The Living Building Challenge is a vision of what green can be, and it's different from other building certification systems in integral ways. As McLennan explains in Green Biz magazine: "All of the green building programs that exist in the world are built around a notion of doing less harm, so we turned that on its head and we're trying to define what 'good' looks like, which is a very different thing." He adds, "Instead of buildings that are less likely to give you cancer, how about buildings that can't give you cancer? Instead of buildings that produce less pollution than the average building, how about a building that produces no pollution?"

Other green building certification programs like LEED (Leadership in Energy and Environmental Design) and Green Globes are points-based systems. They require that projects meet certain criteria in a number of categories. Then, projects are awarded points for meeting other optional criteria. Depending on how many points they achieve, projects can be certified at different levels like Silver, Gold and Platinum. (Let me note here that I am a LEED Accredited Professional, and a member of the U.S. Green Building Council, which developed the LEED system.)

One complaint about LEED, the most widely used green building certification system in the United States, is that project managers can pick and choose easy points to gain higher certification levels. With the Living Building Challenge, it's an all or nothing proposition. The guidelines provide the criteria, and projects must meet them all to be certified. There are no points. On the other hand, the Living Building Challenge does offer two types of certification that do not require projects to meet all of the guidelines: Petal Certification and Net Zero Energy Building Certification. The LBC guidelines have seven performance categories, which it calls "Petals": Place, Water, Energy, Health & Happiness, Materials, Equity and Beauty. I love that the LBC recognizes that aesthetics and psychological well being are an important part of building design and construction.

In a sense, a fully certified LBC building is a mini-city. It has to have "Net Positive Energy" so that the building generates 5% more energy on site without combustion than it needs. It also has to have "Net Positive Water," which means that 100% of the water for the building has to be captured, recycled, reclaimed and purified on site. All storm water and water discharge has to be treated on site, so it does not use the municipal sewage system.

The VanDusen Botanical Garden in Vancouver is a Living Building Challenge fully certified building

One important difference between the LBC and other certification systems is that the LBC does not award its certification until after the building has been operating for a year and has the statistics to prove that it is actually performing to the standards for which it was designed. This is a requirement that LEED and other certification systems need to adopt.

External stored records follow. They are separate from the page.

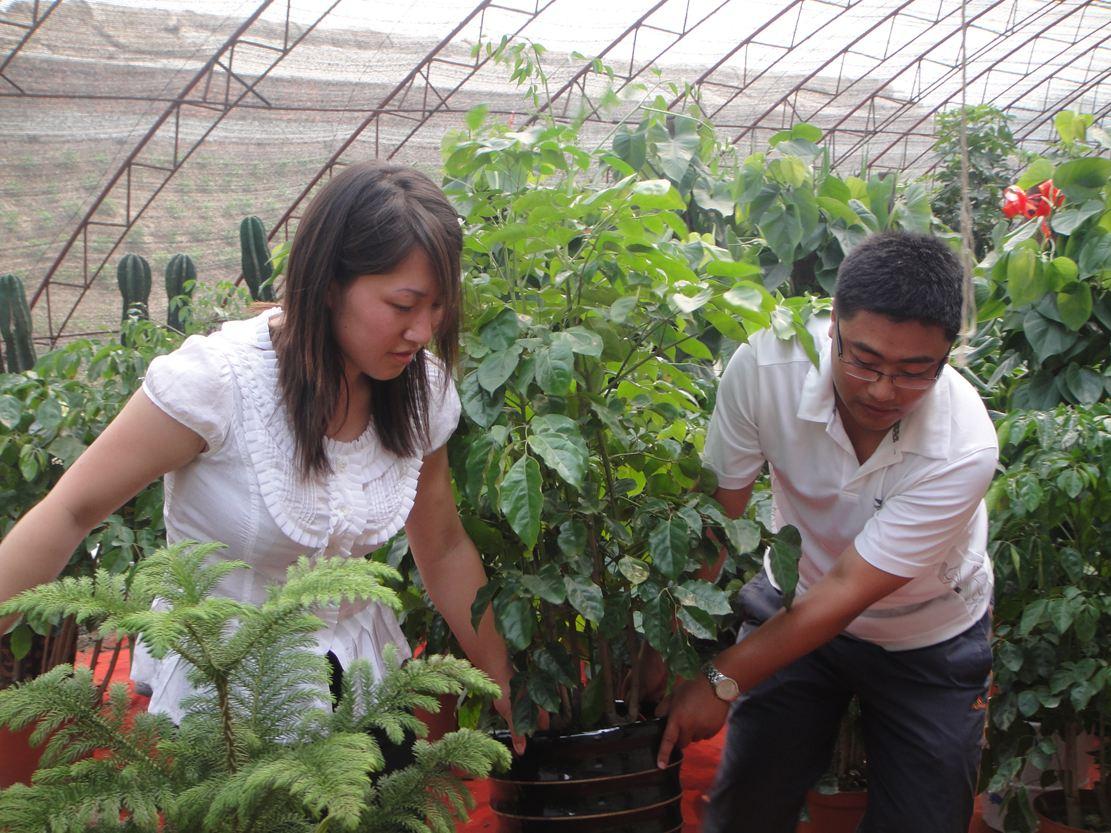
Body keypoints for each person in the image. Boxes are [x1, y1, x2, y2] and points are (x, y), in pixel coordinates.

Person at [0, 161, 526, 752]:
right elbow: (71, 509)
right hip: (223, 708)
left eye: (437, 308)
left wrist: (498, 674)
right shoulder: (220, 382)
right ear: (329, 285)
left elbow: (444, 543)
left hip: (363, 697)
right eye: (404, 306)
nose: (424, 331)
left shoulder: (418, 391)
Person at [656, 231, 998, 832]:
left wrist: (720, 677)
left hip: (929, 636)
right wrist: (663, 647)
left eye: (914, 371)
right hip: (796, 599)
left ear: (946, 359)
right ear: (833, 324)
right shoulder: (766, 368)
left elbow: (845, 593)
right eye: (863, 360)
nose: (883, 389)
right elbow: (715, 518)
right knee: (747, 808)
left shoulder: (963, 445)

In addition to the 11 LBC projects that have received full certification, another 33 have received one of the partial certifications and 301 projects currently are registered to participate in the LBC system. With those kinds of statistics, I have to wonder: how rigorous a green building standard is too rigorous?

The LEED green building certification system addresses all of the LBC criteria except waste water, happiness and beauty although LEED has lower requirements in many areas, including energy and water. In the 16 years of its existence, LEED has certified more than 74,500 commercial buildings for a total of 14.4 billion square feet of commercial space as well as nearly 206,000 total LEED for Homes residential units around the world. LEED also has been adopted by many municipal, county and state governments as a requirement for new government building construction, which is a real accomplishment, I think. Yet LEED would be untenable if it required municipal governments to build facilities that did not use municipal sewage treatment plants. For now, we do need LEED, and it is not in competition with the LBC.

The Living Building Challenge presents a vision for our future based on changing our present. Buildings consume 47.6% of the energy and 74.9% of the electricity in the U.S. We can never have a future where we do not rely on fossil fuels and do not use up all of our ground water in desert cities if we don't know how to design and construct self-reliant buildings. The Living Building Challenge shows us just how green today's buildings can be, and we should start building more than two truly green buildings a year. Our present and our future demand it.